By Chibuike Oguh
NEW YORK (Reuters) – Swedish engineering firm Trelleborg AB has agreed to acquire Minnesota Rubber and Plastics from private equity firm KKR & Co Inc for about $1 billion in cash, the companies said in a statement on Tuesday.
The deal, which was first reported by Reuters, is expected to expand Trelleborg’s polymer and plastics business in North America when it closes before the end of this year.
KKR acquired Minneapolis-based Minnesota Rubber and Plastics from private equity firm Norwest Equity Partners for an undisclosed amount in 2018.
KKR stands to make more than three times its original investment on the deal, a person familiar with the matter said.
Minnesota Rubber and Plastics was founded in 1941 and produces high-grade plastic components used in cars, medical devices and telecommunications equipment, with manufacturing facilities in North America, Europe and Asia.
About 1,300 rank-and-file employees of Minnesota Rubber and Plastics, who are not part of management, are set to receive on average up to a year’s worth of their annual salaries when the deal closes, Josh Weisenbeck, head of industrials at KKR, said in an interview.

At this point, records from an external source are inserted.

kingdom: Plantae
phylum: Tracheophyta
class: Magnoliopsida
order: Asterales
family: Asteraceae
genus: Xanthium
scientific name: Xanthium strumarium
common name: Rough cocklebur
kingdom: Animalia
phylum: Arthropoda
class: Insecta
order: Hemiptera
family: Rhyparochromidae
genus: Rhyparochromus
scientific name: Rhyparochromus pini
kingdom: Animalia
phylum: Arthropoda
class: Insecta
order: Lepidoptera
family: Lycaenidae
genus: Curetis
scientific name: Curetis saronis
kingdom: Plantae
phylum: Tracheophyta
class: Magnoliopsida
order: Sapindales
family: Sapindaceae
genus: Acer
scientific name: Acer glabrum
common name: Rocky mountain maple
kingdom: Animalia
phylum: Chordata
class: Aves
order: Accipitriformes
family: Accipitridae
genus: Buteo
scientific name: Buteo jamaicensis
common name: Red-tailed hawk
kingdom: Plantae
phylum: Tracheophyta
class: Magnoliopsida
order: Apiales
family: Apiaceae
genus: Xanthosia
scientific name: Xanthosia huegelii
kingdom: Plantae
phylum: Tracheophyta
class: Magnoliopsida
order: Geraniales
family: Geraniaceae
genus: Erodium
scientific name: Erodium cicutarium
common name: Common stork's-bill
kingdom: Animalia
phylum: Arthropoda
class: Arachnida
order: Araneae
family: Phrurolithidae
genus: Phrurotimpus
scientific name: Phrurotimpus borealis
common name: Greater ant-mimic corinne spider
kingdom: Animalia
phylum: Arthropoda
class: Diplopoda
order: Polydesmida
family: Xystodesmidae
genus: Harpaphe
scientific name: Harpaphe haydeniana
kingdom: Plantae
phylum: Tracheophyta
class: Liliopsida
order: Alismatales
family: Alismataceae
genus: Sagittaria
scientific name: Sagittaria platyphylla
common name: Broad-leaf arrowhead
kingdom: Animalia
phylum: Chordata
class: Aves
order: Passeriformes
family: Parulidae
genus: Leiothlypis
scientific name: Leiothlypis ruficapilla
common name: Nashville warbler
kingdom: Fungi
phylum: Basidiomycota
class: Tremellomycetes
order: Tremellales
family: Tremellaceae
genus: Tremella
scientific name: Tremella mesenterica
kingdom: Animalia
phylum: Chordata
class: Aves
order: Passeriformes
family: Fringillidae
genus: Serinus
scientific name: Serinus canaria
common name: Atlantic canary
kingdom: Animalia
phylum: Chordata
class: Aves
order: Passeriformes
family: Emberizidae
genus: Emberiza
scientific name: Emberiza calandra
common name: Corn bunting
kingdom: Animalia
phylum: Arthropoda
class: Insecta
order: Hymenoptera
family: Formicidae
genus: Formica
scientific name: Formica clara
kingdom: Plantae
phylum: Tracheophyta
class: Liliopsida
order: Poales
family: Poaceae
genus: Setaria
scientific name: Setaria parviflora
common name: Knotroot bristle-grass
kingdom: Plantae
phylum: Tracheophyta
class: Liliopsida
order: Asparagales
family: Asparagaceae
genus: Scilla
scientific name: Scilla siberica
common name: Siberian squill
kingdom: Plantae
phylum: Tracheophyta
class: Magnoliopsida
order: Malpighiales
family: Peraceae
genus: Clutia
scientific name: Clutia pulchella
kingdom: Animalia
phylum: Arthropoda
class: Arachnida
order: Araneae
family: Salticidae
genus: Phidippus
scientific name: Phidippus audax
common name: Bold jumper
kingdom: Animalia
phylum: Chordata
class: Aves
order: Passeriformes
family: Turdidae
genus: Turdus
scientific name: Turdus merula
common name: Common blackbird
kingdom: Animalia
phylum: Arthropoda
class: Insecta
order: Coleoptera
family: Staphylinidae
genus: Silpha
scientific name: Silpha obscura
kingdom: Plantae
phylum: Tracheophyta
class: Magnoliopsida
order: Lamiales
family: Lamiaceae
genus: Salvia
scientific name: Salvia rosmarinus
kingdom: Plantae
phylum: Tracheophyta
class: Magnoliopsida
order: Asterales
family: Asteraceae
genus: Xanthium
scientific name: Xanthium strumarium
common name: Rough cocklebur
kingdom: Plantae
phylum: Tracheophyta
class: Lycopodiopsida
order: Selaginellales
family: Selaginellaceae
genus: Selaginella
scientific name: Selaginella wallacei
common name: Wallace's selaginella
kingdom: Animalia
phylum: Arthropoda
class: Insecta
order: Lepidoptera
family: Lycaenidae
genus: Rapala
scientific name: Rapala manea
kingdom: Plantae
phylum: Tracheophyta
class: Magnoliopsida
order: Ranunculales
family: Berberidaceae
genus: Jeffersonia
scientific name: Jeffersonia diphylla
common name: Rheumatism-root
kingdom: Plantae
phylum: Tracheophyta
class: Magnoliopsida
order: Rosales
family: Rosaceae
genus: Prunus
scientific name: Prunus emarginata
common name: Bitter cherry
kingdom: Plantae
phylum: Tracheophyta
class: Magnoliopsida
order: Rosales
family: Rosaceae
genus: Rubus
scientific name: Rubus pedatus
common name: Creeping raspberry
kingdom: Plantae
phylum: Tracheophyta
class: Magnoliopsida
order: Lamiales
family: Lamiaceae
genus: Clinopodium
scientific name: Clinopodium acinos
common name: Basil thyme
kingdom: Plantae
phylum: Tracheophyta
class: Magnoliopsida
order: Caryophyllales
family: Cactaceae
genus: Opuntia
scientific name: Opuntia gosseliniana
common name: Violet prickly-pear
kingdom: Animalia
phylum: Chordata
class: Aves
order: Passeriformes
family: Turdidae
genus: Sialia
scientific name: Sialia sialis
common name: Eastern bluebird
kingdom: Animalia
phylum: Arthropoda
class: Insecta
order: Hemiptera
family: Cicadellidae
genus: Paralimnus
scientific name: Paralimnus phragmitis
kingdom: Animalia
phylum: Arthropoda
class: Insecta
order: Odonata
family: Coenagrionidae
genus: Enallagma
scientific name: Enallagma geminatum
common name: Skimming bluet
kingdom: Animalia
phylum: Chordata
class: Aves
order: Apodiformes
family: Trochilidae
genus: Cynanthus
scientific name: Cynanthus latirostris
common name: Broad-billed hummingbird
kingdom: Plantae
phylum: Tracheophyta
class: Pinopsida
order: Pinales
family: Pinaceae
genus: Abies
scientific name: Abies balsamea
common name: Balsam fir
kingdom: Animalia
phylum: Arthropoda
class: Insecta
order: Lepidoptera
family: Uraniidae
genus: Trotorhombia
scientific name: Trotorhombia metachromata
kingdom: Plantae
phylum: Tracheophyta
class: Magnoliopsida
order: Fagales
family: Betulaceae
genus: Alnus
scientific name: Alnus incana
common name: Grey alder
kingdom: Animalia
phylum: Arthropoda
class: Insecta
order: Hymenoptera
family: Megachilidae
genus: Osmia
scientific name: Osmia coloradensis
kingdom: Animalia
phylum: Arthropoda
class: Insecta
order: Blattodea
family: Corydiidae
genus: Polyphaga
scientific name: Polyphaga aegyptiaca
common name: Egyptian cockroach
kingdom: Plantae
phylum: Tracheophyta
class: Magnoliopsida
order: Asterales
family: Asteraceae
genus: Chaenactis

The employees will be paid this money to sell their stakes in the company to Trelleborg. This is because Minnesota Rubber and Plastics is part of KKR’s employee-stock ownership program, which gives workers at its portfolio companies equity in addition to paying them a wage.
“This not only helps employees, it’s good for companies, shareholders, investors and communities,” Weisenbeck said.
Minnesota Rubber and Plastics has acquired several smaller rivals under KKR’s ownership. It bought Britain’s Primasil Silicones in May and Pawling Engineered Products Inc, a Pawling, New York-based plastics firm, in 2021.
Stockholm-listed Trelleborg is a provider of high-end plastics and polymer used by companies across oil and gas, aviation and construction. It has a market capitalization of about $6 billion.
The acquisition comes as Trelleborg shares trade close to an all-time high. The company clinched a deal earlier this year to sell its division that makes tyres for agricultural and industrial machinery to Yokohama Rubber Co for 265.2 billion yen ($2.18 billion), giving it capital for acquisitions and share buybacks.